====== PAGE EXTRACT

We are compelled to deny Cotoc-Perez's petition for three reasons. First, he does not argue to us that the BIA erred in concluding that he failed to show ineffective assistance of counsel. This issue has accordingly been waived. See Laborers' Int'l Union of N. Am., AFL-CIO v. Foster Wheeler Energy Corp., 26 F.3d 375, 398 (3d Cir. 1994) (holding issues not raised in opening brief on appeal are waived). Second, Cotoc-Perez did not demonstrate that the BIA erred in finding that he has not shown a material change in country conditions after the final administrative decision in 2007. None of the documents he presented provide enough context to show he faces a greater likelihood of torture by gang members than in 2007. More specifically, there is no basis to evaluate the changed risk of violence to a non-gang member who disapproves of gang activity. He presented a 2015 article about a boy who was killed in Guatemala City for refusing a gang's order to kill a bus driver, but this tragic incident did not occur in the rural area from which Cotoc-Perez hails and is insufficient to show that violence has materially increased between 2007 and 2015. Also, Cotoc-Perez has not connected the prior experiences of his family members to the risk he claims to face. His experiences in the 1980s before leaving Guatemala do not show a change in circumstances between 2007 and 2015, and the end of the war in 1996 undercuts the relevance of those events to his claim for relief. Third, our precedential decision in Bamaca-Cifuentes v. Attorney General of the United States forecloses Cotoc-Perez's argument with respect to his CAT claim. 870 F.3d 108 (3d Cir. 2017).

============
====== DATA SHOWN

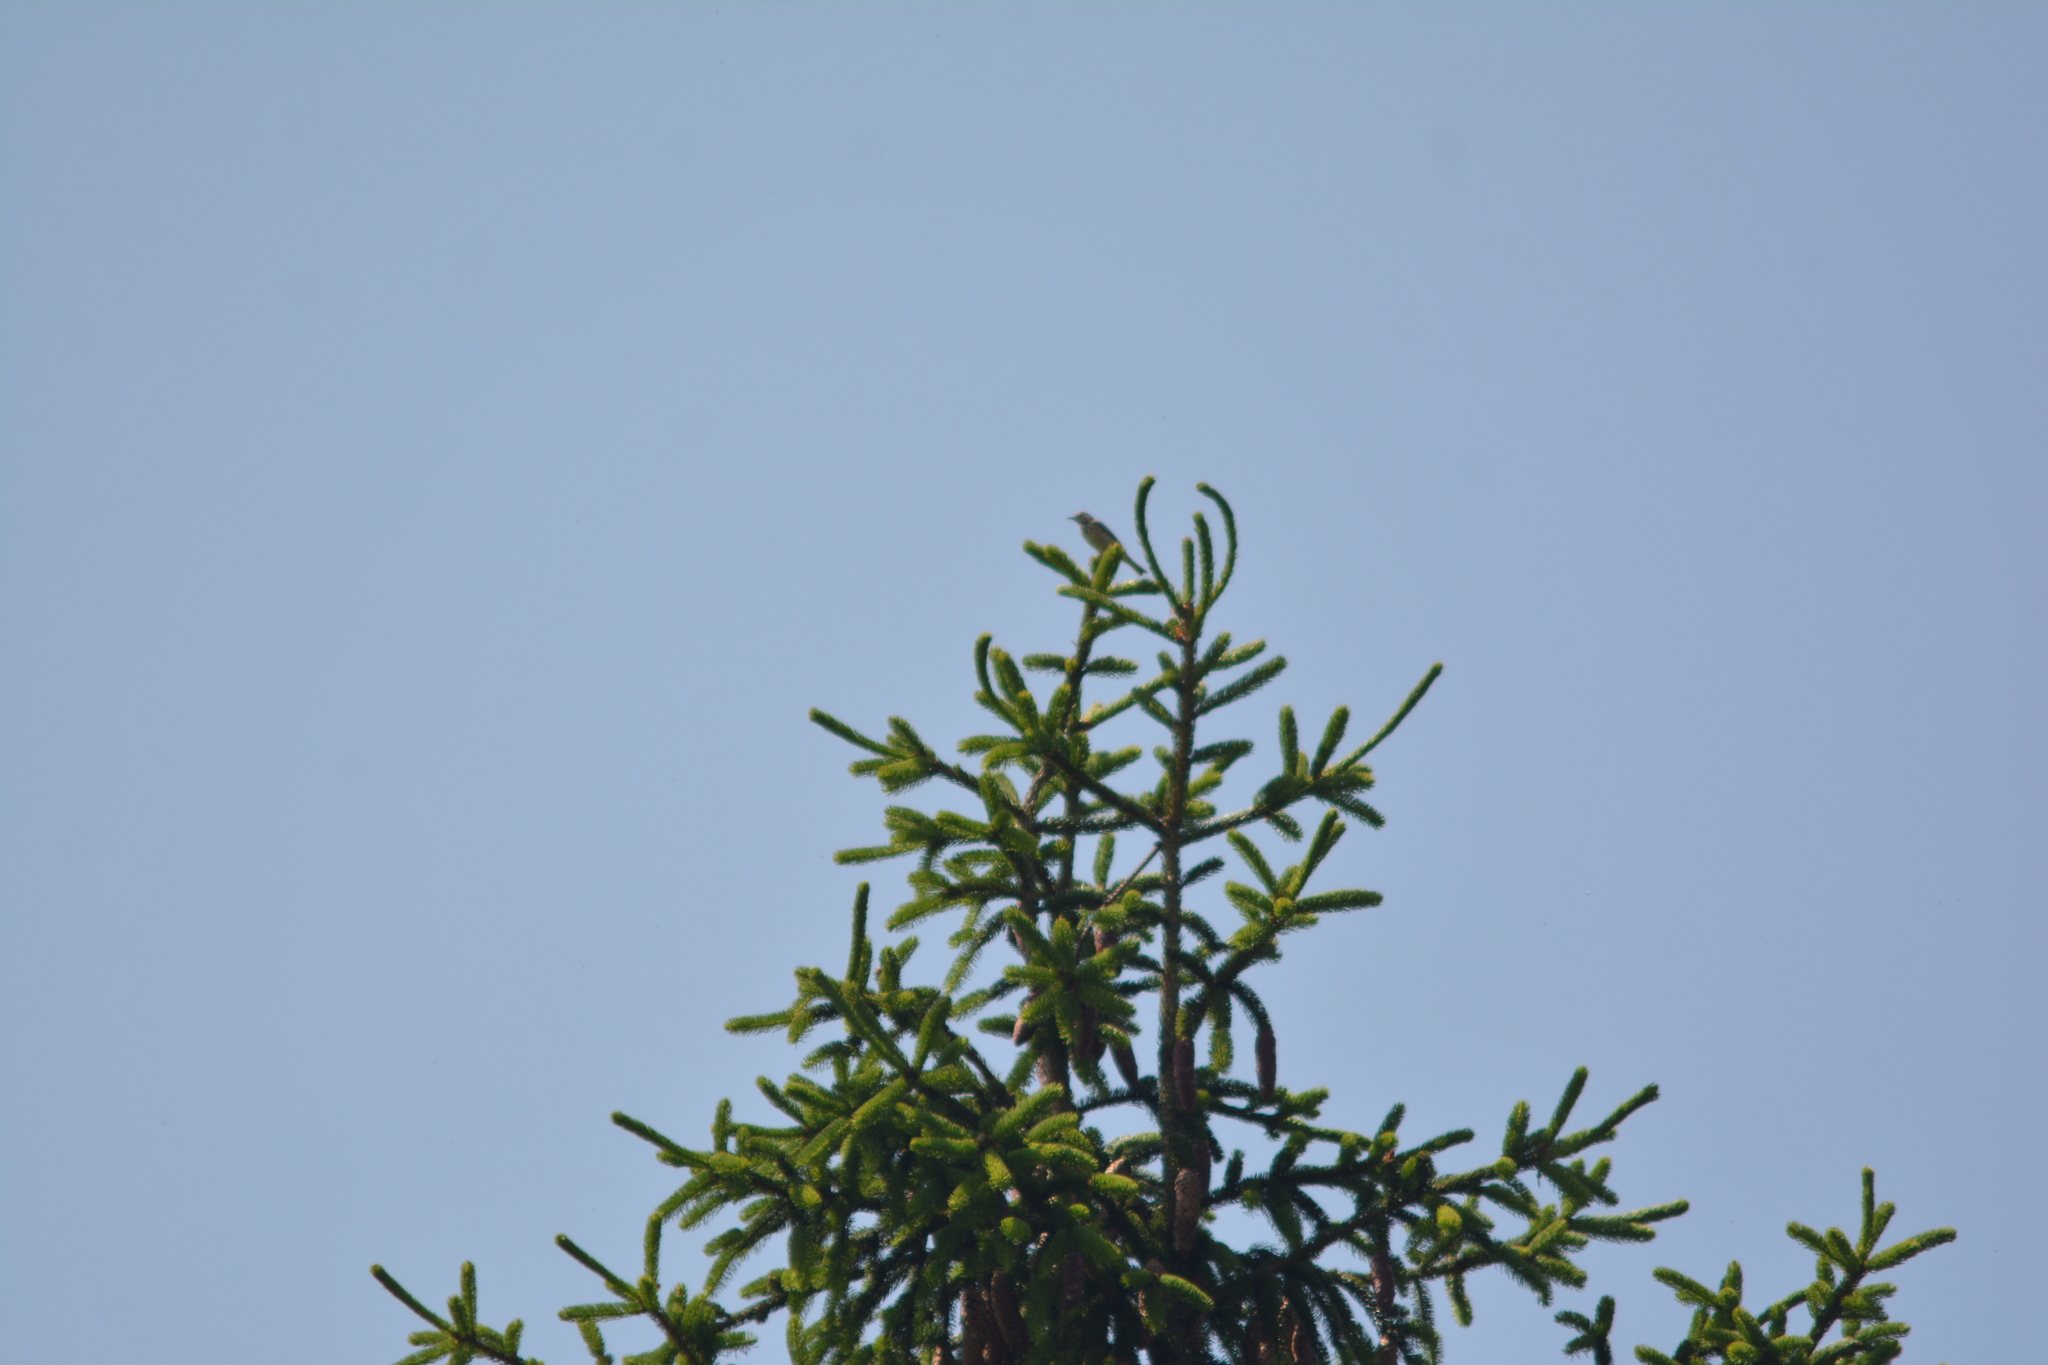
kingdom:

============

* **WHAT YOU NEED TO DO**
Using the court excerpt on Cotoc-Perez's petition, answer:
(a) Which 1994 decision is cited for the rule that issues not raised in an opening brief on appeal are waived?
(b) In what year did the war end, according to the excerpt?
(c) Which precedential decision forecloses the argument on the CAT claim?

* **COMPLETED EXERCISE**
(a) Laborers' Int'l Union of N. Am., AFL-CIO v. Foster Wheeler Energy Corp., 26 F.3d 375, 398 (3d Cir. 1994)
(b) 1996
(c) Bamaca-Cifuentes v. Attorney General of the United States, 870 F.3d 108 (3d Cir. 2017)